接上文,本文介紹了CNN-LSTM模型實現單、多變量多時間步預測的家庭用電量預測任務。
1. CNN-LSTM
1.1 CNN 模型
卷積神經網絡(CNN)可用作編碼器-解碼器結構中的編碼器。 CNN不直接支持序列輸入;相反,一維CNN能夠讀取序列輸入並自動學習顯着特徵。然後可以由LSTM解碼器解釋這些內容。CNN和LSTM的混合模型稱爲CNN-LSTM模型,在編碼器-解碼器結構中一起使用。CNN希望輸入的數據具有與LSTM模型相同的3D結構,儘管將多個特徵作爲不同的通道讀取,但效果相同。
爲簡化示例,重點放在具有單變量輸入的CNN-LSTM上,但是可以很容易地對其進行更新以使用多變量輸入,這是一項練習。和以前一樣,使用14天的每日總功耗輸入序列。編碼器爲一個簡單有效的CNN模型,由兩個卷積層和一個最大池化層組成,然後將其結果平坦化。
第一層卷積讀取輸入序列,並將結果投影到特徵圖上。第二層卷積在第一層創建的特徵圖上執行相同的操作,嘗試放大其顯著特徵。每個卷積層使用64個特徵圖(filters=64
),並以3個時間步長的內核大小(kernel_size=3
)讀取輸入序列。最大池化層降採樣成原來特徵圖尺寸的1/4來簡化特徵圖。然後將提取的特徵圖展平爲一個長向量,將其用作解碼過程的輸入。代碼實現:
model.add(Conv1D(filters=64, kernel_size=3, activation='relu',
input_shape=(n_timesteps,n_features)))
model.add(Conv1D(filters=64, kernel_size=3, activation='relu'))
model.add(MaxPooling1D(pool_size=2))
model.add(Flatten())
1.2 完整代碼
完整代碼以單變量多步預測演示,要想修改多變量,只需要修改sliding_window()
和 forecast()
函數即可,可以參考上一篇文章:👉傳送門。
import numpy as np
import pandas as pd
import matplotlib.pyplot as plt
# 設置中文顯示
plt.rcParams['font.sans-serif'] = ['Microsoft JhengHei']
plt.rcParams['axes.unicode_minus'] = False
import math
import sklearn.metrics as skm
from tensorflow.keras.models import Sequential
from tensorflow.keras.layers import LSTM, Dense
from tensorflow.keras.layers import RepeatVector, TimeDistributed
def split_dataset(data):
'''
該函數實現以周爲單位切分訓練數據和測試數據
'''
# data爲按天的耗電量統計數據,shape爲(1442, 8)
# 測試集取最後一年的46周(322天)數據,剩下的159周(1113天)數據爲訓練集,以下的切片實現此功能。

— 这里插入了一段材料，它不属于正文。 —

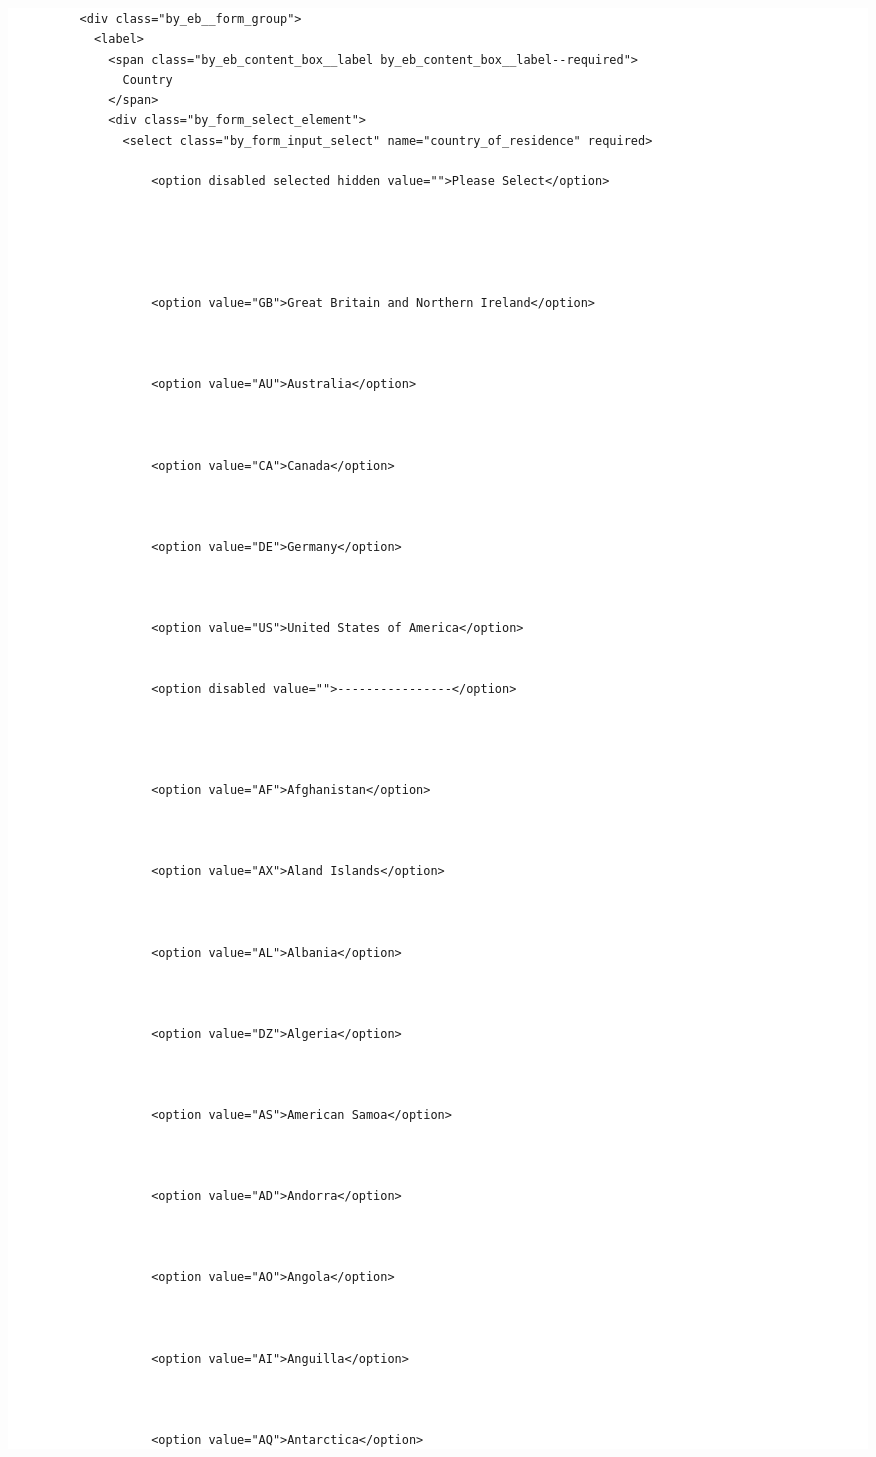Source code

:               <div class="by_eb__form_group">
                <label>
                  <span class="by_eb_content_box__label by_eb_content_box__label--required">
                    Country
                  </span>
                  <div class="by_form_select_element">
                    <select class="by_form_input_select" name="country_of_residence" required>
                      
                        <option disabled selected hidden value="">Please Select</option>
                        
                        
                      
                        
                        
                        <option value="GB">Great Britain and Northern Ireland</option>
                      
                        
                        
                        <option value="AU">Australia</option>
                      
                        
                        
                        <option value="CA">Canada</option>
                      
                        
                        
                        <option value="DE">Germany</option>
                      
                        
                        
                        <option value="US">United States of America</option>
                      
                        
                        <option disabled value="">----------------</option>
                        
                      
                        
                        
                        <option value="AF">Afghanistan</option>
                      
                        
                        
                        <option value="AX">Aland Islands</option>
                      
                        
                        
                        <option value="AL">Albania</option>
                      
                        
                        
                        <option value="DZ">Algeria</option>
                      
                        
                        
                        <option value="AS">American Samoa</option>
                      
                        
                        
                        <option value="AD">Andorra</option>
                      
                        
                        
                        <option value="AO">Angola</option>
                      
                        
                        
                        <option value="AI">Anguilla</option>
                      
                        
                        
                        <option value="AQ">Antarctica</option>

train, test = data[1:-328], data[-328:-6]
train = np.array(np.split(train, len(train)/7)) # 將數據劃分爲按周爲單位的數據
test = np.array(np.split(test, len(test)/7))
return train, test
def evaluate_forecasts(actual, predicted):
'''
該函數實現根據預期值評估一個或多個周預測損失
思路:統計所有單日預測的 RMSE
'''
scores = list()
for i in range(actual.shape[1]):
mse = skm.mean_squared_error(actual[:, i], predicted[:, i])
rmse = math.sqrt(mse)
scores.append(rmse)
s = 0 # 計算總的 RMSE
for row in range(actual.shape[0]):
for col in range(actual.shape[1]):
s += (actual[row, col] - predicted[row, col]) ** 2
score = math.sqrt(s / (actual.shape[0] * actual.shape[1]))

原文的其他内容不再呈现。